Haj Shahbazkhan Mosque (or Haj Shahbaz Khan Mosque; ) is a mosque located in the Ojagh Crossroads of Kermanshah, Iran.

The founder of Haj Shahbazkhan Mosque is one of great ones of the Kalhor tribe, who in the Fathalishah reign gained the tribe’s Ghale beigy rank. He was a famous and valuable person in his era, and is held in great respect by the people in Kermanshah city. The mosque was built in 1235 AH (1818 CE). In the book “Ancient Kermanshahan” it is stated: “Haj Shahbazkhan and his six brothers, who were the founders of a well known tribe that is called Hajizadegan, established a mosque in Kermanshah city in 1225 AH (1809 CE). This structure was a place for seminary students for some years but at present is famous as Haj Shahbazkhan Mosque”.
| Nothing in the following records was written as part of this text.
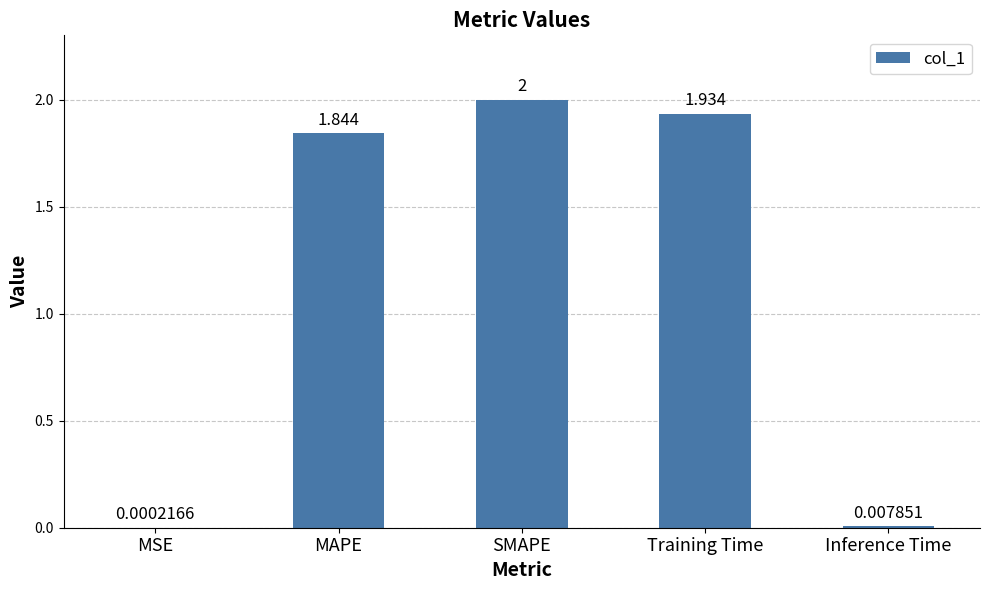

Which label corresponds to the largest value in the chart?

SMAPE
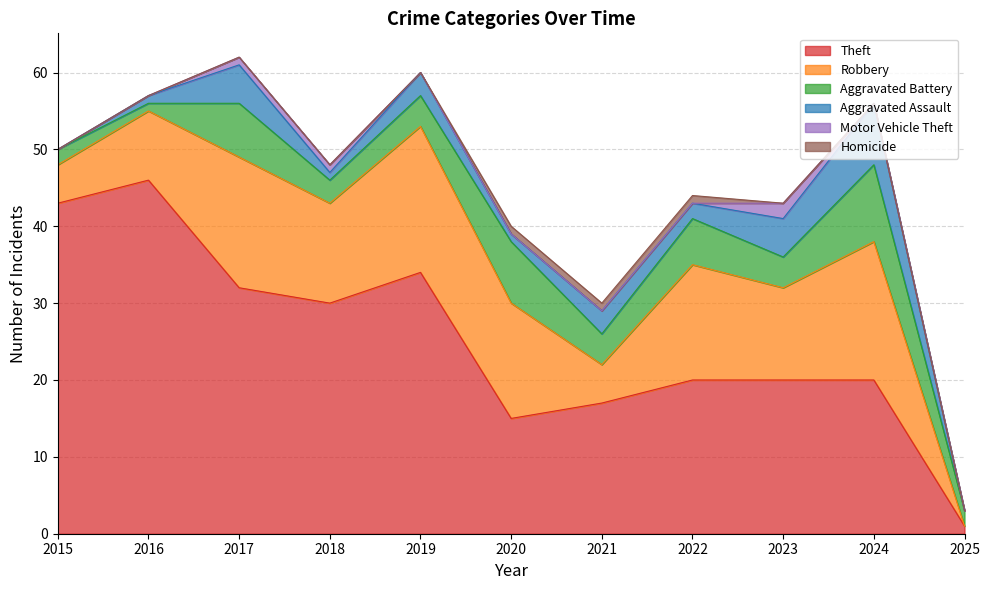

True or false: Homicide has more than 1 points higher than both neighbors.

False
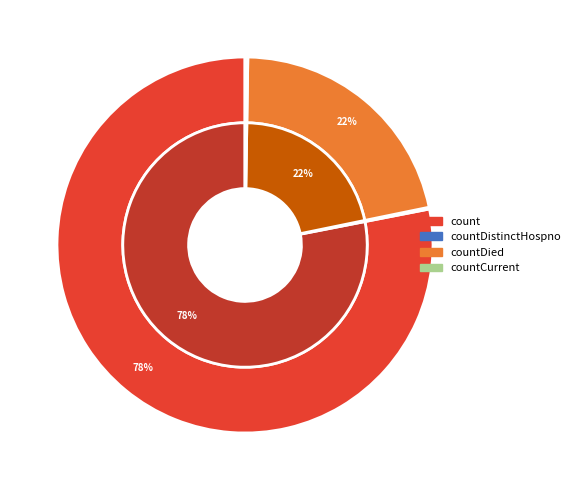

To the nearest percent, what is the combined percentage of countCurrent and countDied?

22%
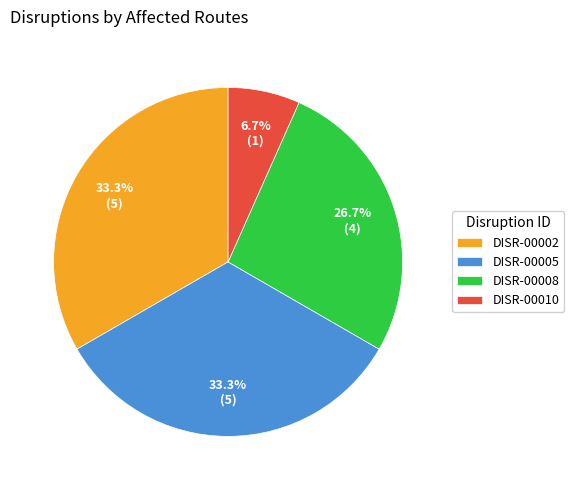

Approximately how many times larger is the value at DISR-00008 compared to DISR-00002?

0.8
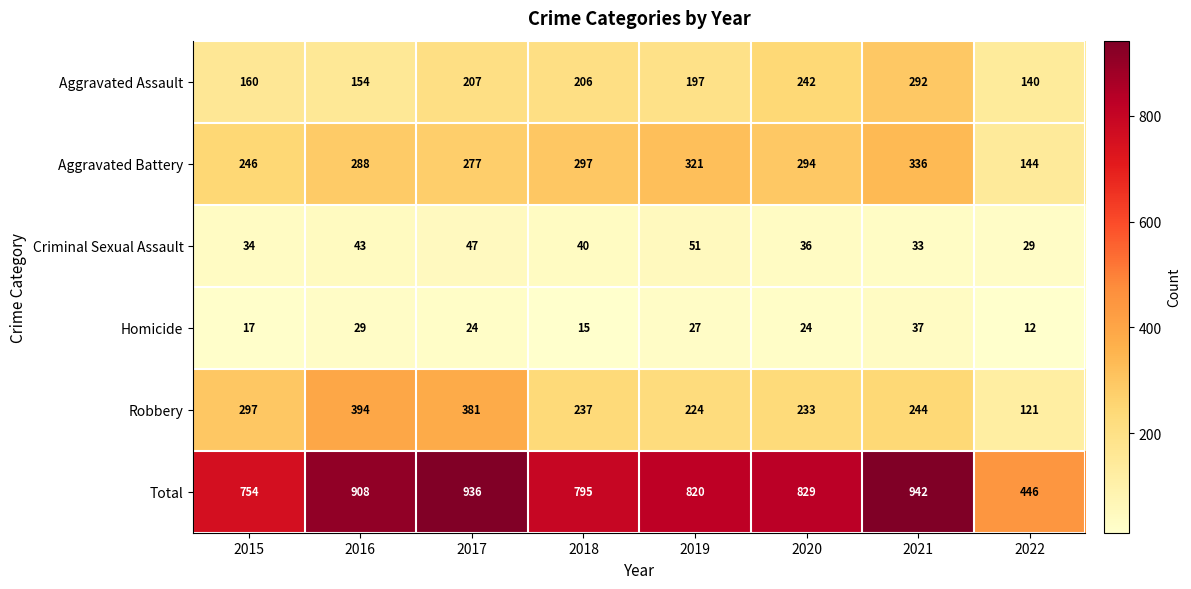

At which category does the chart reach its minimum across all series?

2022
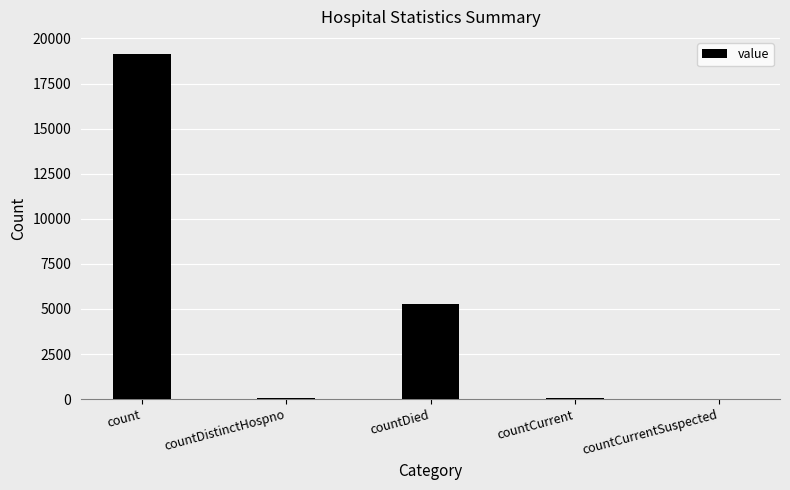

What is the change in value from count to countDied?

-13850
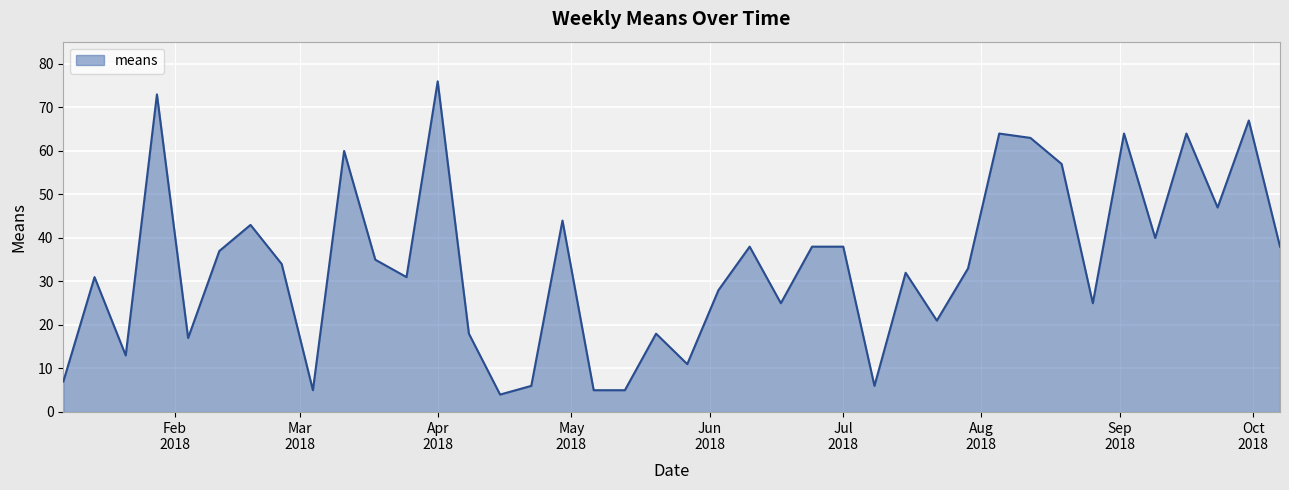

What is the difference between the maximum and minimum values?

72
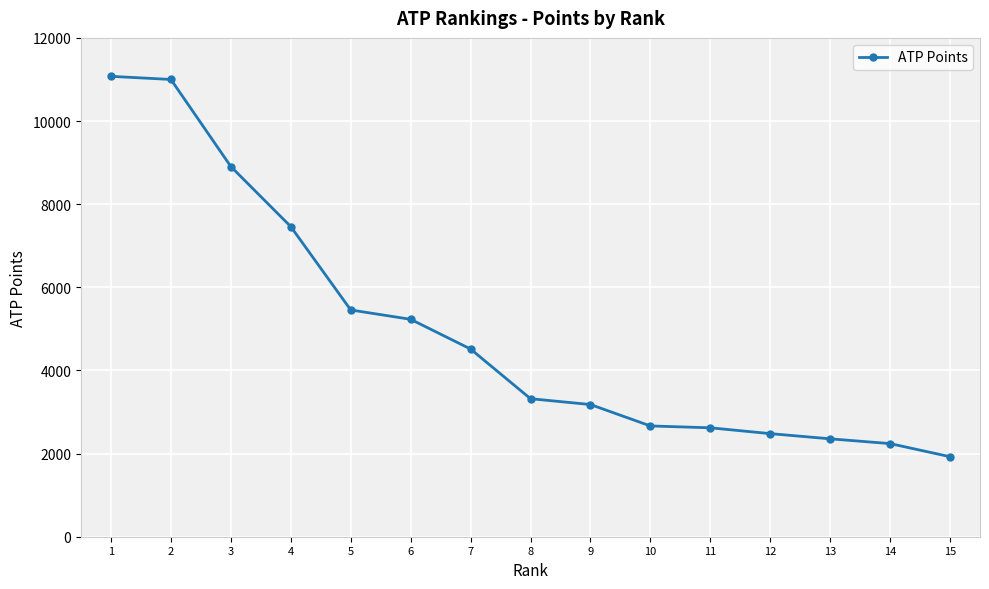

What is the difference between the values at 13 and 9?

825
The mosque is located in a basement, with an elevation of 1781 m, that has a prayer hall and chambers around its courtyard. The courtyard is of diagonal fashion in an elevation of 437 m and lies in the middle of the mosque surrounded by chambers and the prayer hall. It seems that in the middle of the courtyard was an oval shaped pool but at present it has been destroyed. Access to the mosque is through the west and east sides, and it is a brick building. The west side of the mosque is opened in to back row, and the east side accesses to Modarress Avenue. Each chamber is adorned with a separate beautiful arch that accesses the courtyard. The cornice (Gharnize) of the wall of the courtyard is decorated with tile work and picturesque inscriptions from verses of the Holy Qur'an. At the entrance door of each chamber are inscriptions in separate beautiful tile work. The east side of the mosque is separated from the courtyard by a vestibule that has a domed ceiling. This domed ceiling is decorated with special decorative and constructing designs with plaster (Rasmibandi), and around this dome are beautiful decorations (Moaghali) that are a kind of Islamic decoration done by small tiles among bricks. From inside the vestibule we can access a small room that is used as a store room. In the south side of the courtyard lies a prayer hall whose roof comprises twenty domes with twelve columns, each made of a single piece of stone. These supporting columns are carved  in a spinning form (pichi). On the top of the columns there are capitals, each elaborately made of a single piece of stone and engraved in the form of steps. The domes which are present on the roof of the prayer hall are decorated with picturesque decorations (Rasmibandi), some of which are special decorations (Moaghali). The Rostrum (a high, staired seat from which a mullah gives his sermon) is located in the middle of the south side of the prayer hall that is decorated with colored tile work. The tiles which are used in the rostrum are colored light brown, azure tile and white, separated from each other with black lines. The chambers of the mosque were places for teaching seminary students.